А ведь он похож на дедушкиного Тишку… Сейчас такой же серенький… если вот сяжки убрать и встопорщенный хохолок, ну и крылья… А глаза — почти что Тишкины. Тоже зелёные, загадочно мерцающие и умные…
Что-то мягкое робко коснулось Машиной ноги. Она едва не заорала на всю округу, но, в который уже раз, сдержалась. Внизу, у её ног, стоял… Тишка. “Кот” поймал её взгляд, и кончик его хвоста знакомо вильнул. Лже-Тишка встряхнулся, сел и лизнул лапку.
— Кто это? — шёпотом спросил Куся.
— Кот. Тишка. У дедушки такой был… Может, и сейчас жив — с Маришкой и детьми живёт…
Куся сердито потряс головой, словно пытаясь перетряхнуть полученные сведения так, чтобы остались только нужные, а лишние высыпались и не мешали.
— Как это — у дедушки был? Ты в кого его превратила? Он что — разумный?
— Нет. То есть… кошки очень умные, конечно, но…
Существо у её ног внимательно прислушивалось, по-кошачьи шевеля ушами. Маша всхлипнула, быстро опустилась на корточки и погладила бархатную голову:
— Тишка…
— Это не Тишка! — рявкнул Куся.
Машины руки испуганно замерли, и вся она замерла — и снаружи, и внутри, потерявшись в противоречивых эмоциях, мыслях, страхах, сомнениях… Кот смотрел на неё неуверенно, словно спрашивая: что дальше? что мне теперь делать? каким мне быть?
Гордый Тишка, гроза всех котов в округе и мечта всех окрестных кошек, не смотрел так никогда и ни на кого. Конечно, Маша прекрасно знала, что это не Тишка и, что намного важнее и значительно хуже, — вообще не кот. Но когда он только появился, и она увидела его — такого родного… удержать вскипевшую радость узнавания и нежность оказалось просто невозможно.

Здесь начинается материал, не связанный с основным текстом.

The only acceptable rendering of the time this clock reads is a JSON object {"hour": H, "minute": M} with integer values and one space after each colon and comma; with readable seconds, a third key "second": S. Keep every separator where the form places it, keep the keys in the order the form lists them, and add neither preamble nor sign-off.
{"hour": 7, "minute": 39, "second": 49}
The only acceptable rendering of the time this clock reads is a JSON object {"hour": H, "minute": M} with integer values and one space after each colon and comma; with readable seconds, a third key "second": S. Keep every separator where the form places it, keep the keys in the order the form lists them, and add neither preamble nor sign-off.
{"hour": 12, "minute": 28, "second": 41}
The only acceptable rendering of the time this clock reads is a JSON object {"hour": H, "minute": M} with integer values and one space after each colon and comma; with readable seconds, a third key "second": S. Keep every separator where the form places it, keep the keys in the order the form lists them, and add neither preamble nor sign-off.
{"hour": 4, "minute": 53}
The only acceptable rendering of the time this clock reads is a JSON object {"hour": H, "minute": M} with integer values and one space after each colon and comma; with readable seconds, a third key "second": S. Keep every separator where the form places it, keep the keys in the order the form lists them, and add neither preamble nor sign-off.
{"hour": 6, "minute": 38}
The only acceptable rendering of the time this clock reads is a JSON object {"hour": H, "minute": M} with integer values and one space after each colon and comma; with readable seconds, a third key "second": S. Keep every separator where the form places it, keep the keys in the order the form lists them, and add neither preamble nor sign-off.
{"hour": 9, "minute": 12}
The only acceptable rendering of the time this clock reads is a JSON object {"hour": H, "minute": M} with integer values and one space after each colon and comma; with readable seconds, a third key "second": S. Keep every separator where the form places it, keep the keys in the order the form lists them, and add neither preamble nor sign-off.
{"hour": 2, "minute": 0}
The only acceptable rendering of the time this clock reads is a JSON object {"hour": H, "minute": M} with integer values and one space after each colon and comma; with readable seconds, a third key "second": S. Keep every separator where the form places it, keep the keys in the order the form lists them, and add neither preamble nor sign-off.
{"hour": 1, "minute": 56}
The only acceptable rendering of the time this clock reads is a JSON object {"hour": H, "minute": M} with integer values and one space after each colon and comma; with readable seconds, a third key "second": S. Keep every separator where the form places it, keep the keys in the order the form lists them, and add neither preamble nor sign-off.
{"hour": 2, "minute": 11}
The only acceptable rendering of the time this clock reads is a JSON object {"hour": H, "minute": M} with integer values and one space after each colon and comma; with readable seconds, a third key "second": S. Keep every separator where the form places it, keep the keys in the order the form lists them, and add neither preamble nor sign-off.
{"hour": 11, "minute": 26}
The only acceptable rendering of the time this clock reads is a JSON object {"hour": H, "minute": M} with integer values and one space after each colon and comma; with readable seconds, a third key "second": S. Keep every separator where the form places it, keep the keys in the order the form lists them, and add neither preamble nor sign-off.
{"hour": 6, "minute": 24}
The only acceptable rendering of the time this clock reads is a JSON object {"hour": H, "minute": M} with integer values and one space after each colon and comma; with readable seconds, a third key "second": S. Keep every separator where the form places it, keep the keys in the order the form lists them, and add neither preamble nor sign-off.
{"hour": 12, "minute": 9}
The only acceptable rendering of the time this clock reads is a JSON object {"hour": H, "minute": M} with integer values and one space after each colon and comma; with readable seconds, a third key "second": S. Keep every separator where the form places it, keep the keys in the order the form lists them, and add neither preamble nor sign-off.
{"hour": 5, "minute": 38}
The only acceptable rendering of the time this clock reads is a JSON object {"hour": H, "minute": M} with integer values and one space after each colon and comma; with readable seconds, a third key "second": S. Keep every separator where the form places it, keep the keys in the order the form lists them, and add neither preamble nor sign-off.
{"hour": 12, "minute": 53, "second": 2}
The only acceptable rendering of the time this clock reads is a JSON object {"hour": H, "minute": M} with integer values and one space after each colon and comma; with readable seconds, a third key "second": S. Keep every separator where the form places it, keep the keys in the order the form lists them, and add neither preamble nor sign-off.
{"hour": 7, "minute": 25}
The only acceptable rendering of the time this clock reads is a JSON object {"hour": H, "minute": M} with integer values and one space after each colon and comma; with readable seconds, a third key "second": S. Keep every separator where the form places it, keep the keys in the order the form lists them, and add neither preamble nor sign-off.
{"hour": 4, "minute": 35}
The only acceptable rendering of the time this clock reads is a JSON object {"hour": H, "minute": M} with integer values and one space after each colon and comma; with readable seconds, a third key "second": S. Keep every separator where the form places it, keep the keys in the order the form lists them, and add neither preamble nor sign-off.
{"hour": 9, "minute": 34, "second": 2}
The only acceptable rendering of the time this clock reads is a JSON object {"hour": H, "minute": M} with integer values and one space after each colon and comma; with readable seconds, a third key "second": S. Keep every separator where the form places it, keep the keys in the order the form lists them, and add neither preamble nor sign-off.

“Тишка” задрожал, как грызун, перед тем как исчезнуть, когда Куся назвал его перевёртышем, и очертания его начали расплываться, пока едва заметно, а в зелёных глазах Маша увидела боль — страдание беспомощного и беззащитного живого существа.
— Тишка, — сказала она твёрдо. — Ты — Тишка. Кот.
Маша закрыла глаза и увидела дедушкиного любимца ясно, отчётливо. И как она раньше не замечала, что Куся на него похож? И не во внешности даже дело, а в чём-то внутреннем, неуловимом. В чувстве собственного достоинства и неизменной спокойной иронии, с которой, кажется, только кошкам дано взирать на окружающий мир так, что и в голову не придёт усомниться — они имеют на это право.